**Objective**: Extend the summary of the blockchain storage and encryption study below, beginning after its last line.

**Text shown**:
%%
Purpose of the Study:

  • To propose a novel blockchain data storage strategy to alleviate storage pressure on nodes.
  • To develop an advanced encryption mechanism for securing blockchain data and protecting user privacy.
  • To enhance the overall security and efficiency of blockchain systems.

Main Methods:

  • Implemented a hot and cold block mechanism with a block heat evaluation algorithm to differentiate data access frequency.
  • Offloaded less frequently accessed ('cold') data to external cloud storage systems.
  • Introduced a threshold secret sharing-based encryption scheme for data keys, distributing fragments across nodes and encrypting them with public keys.

Main Results:

  • Significantly reduced storage pressure on blockchain nodes by optimizing data placement.
  • Enhanced data security by fragmenting and distributing encryption keys, increasing attacker costs.
%%
**Record list**:
%%
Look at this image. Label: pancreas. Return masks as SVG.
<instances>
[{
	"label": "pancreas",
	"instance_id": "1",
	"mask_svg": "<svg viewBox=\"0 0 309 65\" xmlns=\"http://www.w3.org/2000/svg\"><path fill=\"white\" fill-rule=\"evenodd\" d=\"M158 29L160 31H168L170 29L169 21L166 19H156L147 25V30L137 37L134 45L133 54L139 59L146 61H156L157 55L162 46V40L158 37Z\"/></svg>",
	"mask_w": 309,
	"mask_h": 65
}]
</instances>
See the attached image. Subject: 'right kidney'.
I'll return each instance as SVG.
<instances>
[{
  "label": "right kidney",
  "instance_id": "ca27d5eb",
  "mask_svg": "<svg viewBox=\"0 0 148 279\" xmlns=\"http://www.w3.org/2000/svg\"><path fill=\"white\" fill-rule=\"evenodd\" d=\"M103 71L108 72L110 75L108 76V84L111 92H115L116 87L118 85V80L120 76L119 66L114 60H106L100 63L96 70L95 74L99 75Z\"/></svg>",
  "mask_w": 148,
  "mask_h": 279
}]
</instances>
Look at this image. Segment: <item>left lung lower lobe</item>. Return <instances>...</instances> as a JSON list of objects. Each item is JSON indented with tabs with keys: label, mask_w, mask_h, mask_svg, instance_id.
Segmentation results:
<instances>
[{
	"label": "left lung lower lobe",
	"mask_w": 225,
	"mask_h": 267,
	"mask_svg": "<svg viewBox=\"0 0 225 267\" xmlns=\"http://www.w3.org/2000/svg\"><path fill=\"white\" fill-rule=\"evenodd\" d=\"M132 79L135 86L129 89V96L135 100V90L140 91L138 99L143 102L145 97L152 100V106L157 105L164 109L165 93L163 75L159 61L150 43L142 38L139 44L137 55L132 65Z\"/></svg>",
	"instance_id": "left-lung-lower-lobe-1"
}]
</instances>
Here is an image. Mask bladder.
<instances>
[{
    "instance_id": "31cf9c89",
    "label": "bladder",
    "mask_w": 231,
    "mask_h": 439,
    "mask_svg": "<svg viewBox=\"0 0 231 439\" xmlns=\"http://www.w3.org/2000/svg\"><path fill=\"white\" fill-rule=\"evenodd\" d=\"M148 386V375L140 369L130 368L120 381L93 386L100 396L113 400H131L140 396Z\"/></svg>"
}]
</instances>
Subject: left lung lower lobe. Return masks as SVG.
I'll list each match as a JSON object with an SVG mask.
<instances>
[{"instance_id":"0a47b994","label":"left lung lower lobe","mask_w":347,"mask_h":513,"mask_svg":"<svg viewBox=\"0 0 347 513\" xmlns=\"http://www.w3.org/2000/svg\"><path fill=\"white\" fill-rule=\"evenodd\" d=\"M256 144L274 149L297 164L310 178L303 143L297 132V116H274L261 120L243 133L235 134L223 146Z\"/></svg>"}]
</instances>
%%
**Output below**:
  • Mitigated vulnerabilities like weak password attacks through secure key management integrated with block data.
  • Demonstrated efficient encrypted storage and reduced storage load through experimental validation.

Conclusions:

  • The proposed hot and cold block strategy effectively manages blockchain storage load.
  • The threshold secret sharing encryption mechanism provides robust security for sensitive blockchain data.
  • The integrated approach enhances both storage efficiency and data security in blockchain systems, making it suitable for critical applications.